**WHAT TO WORK ON:**
Please list every molecule that the immune system outline names as an immune system component.

Role of the Immune System

Defense against microbes
Defense against the growth of tumor cells
Homeostasis: destruction of abnormal or dead cells (e.g. dead red or white blood cells, antigen-antibody complex)

Immune System Components

Organs: tonsils, adenoids, thymus, lymph nodes, spleen, Payer's patches, appendix, lymphatic vessels, bone marrow
Cells: lymphocytes (T-lymphocytes, B-lymphocytes, plasma cells, natural killer lymphocytes), monocytes, macrophages, granulocytes (neutrophils, eosinophils, basophils)
Molecules: antibodies, complement, cytokines, interleukins, interferons

Types of Immunity

Innate (non-adaptive) immunity: first line of immune response, relies on mechanisms that exist before infection, rapid response, non-specific, no memory
Acquired (adaptive) immunity: second line of response, relies on mechanisms that adapt after infection, handled by T- and B- lymphocytes, specific, has memory

Innate Immunity Mechanisms

Mechanical barriers/surface secretion: skin, acidic pH in stomach, cilia
Humoral mechanisms: lysozymes, basic proteins, complement, interferons
Cellular defense mechanisms: natural killer cells, neutrophils, macrophages, mast cells, basophils, eosinophils

Adaptive Immunity

Active and passive immunity
Active immunity: natural (clinical or sub-clinical infection), artificial (vaccination: live, killed, purified antigen vaccine)

[Before and after coordinates]

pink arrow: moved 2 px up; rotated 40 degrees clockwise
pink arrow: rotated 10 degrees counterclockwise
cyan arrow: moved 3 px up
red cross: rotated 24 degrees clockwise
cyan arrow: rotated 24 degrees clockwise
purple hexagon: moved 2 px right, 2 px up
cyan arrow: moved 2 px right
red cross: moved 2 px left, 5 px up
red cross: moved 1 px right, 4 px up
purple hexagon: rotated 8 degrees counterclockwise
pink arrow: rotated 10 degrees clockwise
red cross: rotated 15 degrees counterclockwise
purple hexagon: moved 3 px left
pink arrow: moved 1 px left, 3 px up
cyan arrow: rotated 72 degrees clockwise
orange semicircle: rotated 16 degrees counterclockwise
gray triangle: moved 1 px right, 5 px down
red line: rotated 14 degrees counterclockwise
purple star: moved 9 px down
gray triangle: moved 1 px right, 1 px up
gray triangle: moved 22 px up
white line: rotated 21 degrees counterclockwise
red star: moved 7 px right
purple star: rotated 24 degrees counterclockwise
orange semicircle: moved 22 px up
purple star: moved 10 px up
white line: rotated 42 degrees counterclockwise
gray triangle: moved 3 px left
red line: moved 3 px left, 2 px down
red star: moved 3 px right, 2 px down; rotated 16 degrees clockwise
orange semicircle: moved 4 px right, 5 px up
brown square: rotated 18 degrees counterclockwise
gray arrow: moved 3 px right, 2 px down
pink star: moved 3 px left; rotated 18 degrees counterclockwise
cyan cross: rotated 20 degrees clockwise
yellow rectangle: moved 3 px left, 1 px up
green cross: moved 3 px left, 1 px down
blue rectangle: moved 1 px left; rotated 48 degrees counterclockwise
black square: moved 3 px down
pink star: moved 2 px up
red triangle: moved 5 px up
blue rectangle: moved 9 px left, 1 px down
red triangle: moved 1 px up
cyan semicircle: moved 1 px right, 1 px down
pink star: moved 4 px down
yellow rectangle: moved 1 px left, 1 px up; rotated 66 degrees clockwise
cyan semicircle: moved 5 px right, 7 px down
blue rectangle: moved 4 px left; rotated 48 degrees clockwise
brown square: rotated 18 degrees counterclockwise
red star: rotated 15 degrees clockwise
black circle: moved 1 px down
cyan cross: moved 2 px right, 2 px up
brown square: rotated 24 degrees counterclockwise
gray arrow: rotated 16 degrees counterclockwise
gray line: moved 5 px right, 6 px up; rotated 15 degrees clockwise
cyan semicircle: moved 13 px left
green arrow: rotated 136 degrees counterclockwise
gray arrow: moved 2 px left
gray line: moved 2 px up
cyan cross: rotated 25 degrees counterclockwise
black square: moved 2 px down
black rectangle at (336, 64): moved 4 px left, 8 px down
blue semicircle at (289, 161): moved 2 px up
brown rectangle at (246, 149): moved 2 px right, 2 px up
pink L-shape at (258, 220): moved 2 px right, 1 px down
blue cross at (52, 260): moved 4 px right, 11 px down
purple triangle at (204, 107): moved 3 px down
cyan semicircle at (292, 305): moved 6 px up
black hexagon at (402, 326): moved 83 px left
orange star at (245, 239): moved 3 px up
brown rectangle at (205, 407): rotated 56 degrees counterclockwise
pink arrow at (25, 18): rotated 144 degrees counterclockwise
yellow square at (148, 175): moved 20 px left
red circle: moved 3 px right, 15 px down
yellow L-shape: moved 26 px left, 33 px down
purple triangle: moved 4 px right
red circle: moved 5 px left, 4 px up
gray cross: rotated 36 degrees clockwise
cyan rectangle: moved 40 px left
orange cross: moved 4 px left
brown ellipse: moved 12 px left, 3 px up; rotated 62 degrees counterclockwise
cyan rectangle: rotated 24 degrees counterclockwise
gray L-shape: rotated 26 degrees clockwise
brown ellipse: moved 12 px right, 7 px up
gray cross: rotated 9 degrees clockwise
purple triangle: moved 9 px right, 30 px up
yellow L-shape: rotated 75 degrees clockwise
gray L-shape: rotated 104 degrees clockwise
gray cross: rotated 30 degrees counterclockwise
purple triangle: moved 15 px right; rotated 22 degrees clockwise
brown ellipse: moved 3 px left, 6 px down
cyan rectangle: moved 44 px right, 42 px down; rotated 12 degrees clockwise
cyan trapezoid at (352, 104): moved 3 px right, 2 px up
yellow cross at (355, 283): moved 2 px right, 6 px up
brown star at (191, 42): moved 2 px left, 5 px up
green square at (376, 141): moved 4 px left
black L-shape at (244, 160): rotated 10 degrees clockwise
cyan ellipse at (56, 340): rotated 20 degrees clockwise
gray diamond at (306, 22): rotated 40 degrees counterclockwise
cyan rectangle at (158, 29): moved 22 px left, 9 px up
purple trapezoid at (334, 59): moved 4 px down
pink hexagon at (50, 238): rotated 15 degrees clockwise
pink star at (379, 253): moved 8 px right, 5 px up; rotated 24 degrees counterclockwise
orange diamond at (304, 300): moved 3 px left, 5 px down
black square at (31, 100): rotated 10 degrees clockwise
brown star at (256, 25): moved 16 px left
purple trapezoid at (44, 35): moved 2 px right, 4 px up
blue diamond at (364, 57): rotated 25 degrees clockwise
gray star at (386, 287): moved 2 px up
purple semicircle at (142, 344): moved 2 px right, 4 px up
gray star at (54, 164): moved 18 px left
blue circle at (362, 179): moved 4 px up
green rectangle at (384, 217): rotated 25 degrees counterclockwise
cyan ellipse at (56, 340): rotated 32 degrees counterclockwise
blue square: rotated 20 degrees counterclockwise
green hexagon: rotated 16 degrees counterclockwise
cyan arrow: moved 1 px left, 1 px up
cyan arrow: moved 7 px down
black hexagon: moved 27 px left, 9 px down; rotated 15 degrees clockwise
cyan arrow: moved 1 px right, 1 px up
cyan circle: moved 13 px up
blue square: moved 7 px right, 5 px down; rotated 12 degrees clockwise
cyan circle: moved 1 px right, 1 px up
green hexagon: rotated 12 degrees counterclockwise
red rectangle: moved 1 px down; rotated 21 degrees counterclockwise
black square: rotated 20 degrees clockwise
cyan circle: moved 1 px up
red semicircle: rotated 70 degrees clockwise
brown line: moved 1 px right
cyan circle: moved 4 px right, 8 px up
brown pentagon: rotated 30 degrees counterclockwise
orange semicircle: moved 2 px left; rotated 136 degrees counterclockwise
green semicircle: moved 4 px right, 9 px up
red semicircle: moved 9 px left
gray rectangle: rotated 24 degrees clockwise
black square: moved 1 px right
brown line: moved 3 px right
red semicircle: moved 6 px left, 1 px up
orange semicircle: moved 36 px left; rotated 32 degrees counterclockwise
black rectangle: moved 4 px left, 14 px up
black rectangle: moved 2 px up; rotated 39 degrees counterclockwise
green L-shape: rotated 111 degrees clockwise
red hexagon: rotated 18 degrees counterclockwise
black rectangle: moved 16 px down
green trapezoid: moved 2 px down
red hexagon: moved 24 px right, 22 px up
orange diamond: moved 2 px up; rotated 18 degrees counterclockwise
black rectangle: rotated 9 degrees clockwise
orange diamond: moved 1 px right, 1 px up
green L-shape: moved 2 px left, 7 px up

**ANSWER BOX:**
Antibodies, complement, cytokines, interleukins, interferons